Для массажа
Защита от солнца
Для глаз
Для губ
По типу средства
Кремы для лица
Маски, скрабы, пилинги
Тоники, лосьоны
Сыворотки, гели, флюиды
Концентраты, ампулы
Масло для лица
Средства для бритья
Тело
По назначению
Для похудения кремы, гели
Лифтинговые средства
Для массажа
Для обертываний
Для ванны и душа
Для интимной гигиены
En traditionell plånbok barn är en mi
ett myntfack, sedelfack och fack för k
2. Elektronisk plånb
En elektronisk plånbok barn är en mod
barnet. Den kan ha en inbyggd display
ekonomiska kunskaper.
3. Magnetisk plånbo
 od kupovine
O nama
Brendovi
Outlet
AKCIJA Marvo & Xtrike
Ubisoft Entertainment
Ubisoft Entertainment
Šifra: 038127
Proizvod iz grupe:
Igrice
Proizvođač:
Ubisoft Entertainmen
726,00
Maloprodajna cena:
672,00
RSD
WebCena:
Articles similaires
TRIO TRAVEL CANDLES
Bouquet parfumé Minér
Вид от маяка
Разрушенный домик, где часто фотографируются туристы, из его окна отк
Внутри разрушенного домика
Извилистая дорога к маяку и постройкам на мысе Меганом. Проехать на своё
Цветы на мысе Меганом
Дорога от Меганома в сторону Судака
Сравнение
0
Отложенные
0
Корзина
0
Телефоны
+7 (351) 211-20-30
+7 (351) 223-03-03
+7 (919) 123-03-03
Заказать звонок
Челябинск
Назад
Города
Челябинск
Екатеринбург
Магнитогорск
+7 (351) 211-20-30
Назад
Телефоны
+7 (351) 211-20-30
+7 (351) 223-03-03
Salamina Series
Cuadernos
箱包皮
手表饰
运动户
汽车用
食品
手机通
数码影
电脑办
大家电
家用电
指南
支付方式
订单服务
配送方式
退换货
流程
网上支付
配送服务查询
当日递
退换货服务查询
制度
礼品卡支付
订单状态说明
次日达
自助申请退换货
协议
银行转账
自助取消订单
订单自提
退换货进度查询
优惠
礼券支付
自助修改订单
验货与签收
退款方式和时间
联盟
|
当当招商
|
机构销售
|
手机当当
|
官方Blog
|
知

(What you should do)
Rewrite all of the rows above, putting "Контакты" wherever "Телефоны" appears and leaving everything else the same.

(Task result)
Для массажа
Защита от солнца
Для глаз
Для губ
По типу средства
Кремы для лица
Маски, скрабы, пилинги
Тоники, лосьоны
Сыворотки, гели, флюиды
Концентраты, ампулы
Масло для лица
Средства для бритья
Тело
По назначению
Для похудения кремы, гели
Лифтинговые средства
Для массажа
Для обертываний
Для ванны и душа
Для интимной гигиены
En traditionell plånbok barn är en mi
ett myntfack, sedelfack och fack för k
2. Elektronisk plånb
En elektronisk plånbok barn är en mod
barnet. Den kan ha en inbyggd display
ekonomiska kunskaper.
3. Magnetisk plånbo
 od kupovine
O nama
Brendovi
Outlet
AKCIJA Marvo & Xtrike
Ubisoft Entertainment
Ubisoft Entertainment
Šifra: 038127
Proizvod iz grupe:
Igrice
Proizvođač:
Ubisoft Entertainmen
726,00
Maloprodajna cena:
672,00
RSD
WebCena:
Articles similaires
TRIO TRAVEL CANDLES
Bouquet parfumé Minér
Вид от маяка
Разрушенный домик, где часто фотографируются туристы, из его окна отк
Внутри разрушенного домика
Извилистая дорога к маяку и постройкам на мысе Меганом. Проехать на своё
Цветы на мысе Меганом
Дорога от Меганома в сторону Судака
Сравнение
0
Отложенные
0
Корзина
0
Контакты
+7 (351) 211-20-30
+7 (351) 223-03-03
+7 (919) 123-03-03
Заказать звонок
Челябинск
Назад
Города
Челябинск
Екатеринбург
Магнитогорск
+7 (351) 211-20-30
Назад
Контакты
+7 (351) 211-20-30
+7 (351) 223-03-03
Salamina Series
Cuadernos
箱包皮
手表饰
运动户
汽车用
食品
手机通
数码影
电脑办
大家电
家用电
指南
支付方式
订单服务
配送方式
退换货
流程
网上支付
配送服务查询
当日递
退换货服务查询
制度
礼品卡支付
订单状态说明
次日达
自助申请退换货
协议
银行转账
自助取消订单
订单自提
退换货进度查询
优惠
礼券支付
自助修改订单
验货与签收
退款方式和时间
联盟
|
当当招商
|
机构销售
|
手机当当
|
官方Blog
|
知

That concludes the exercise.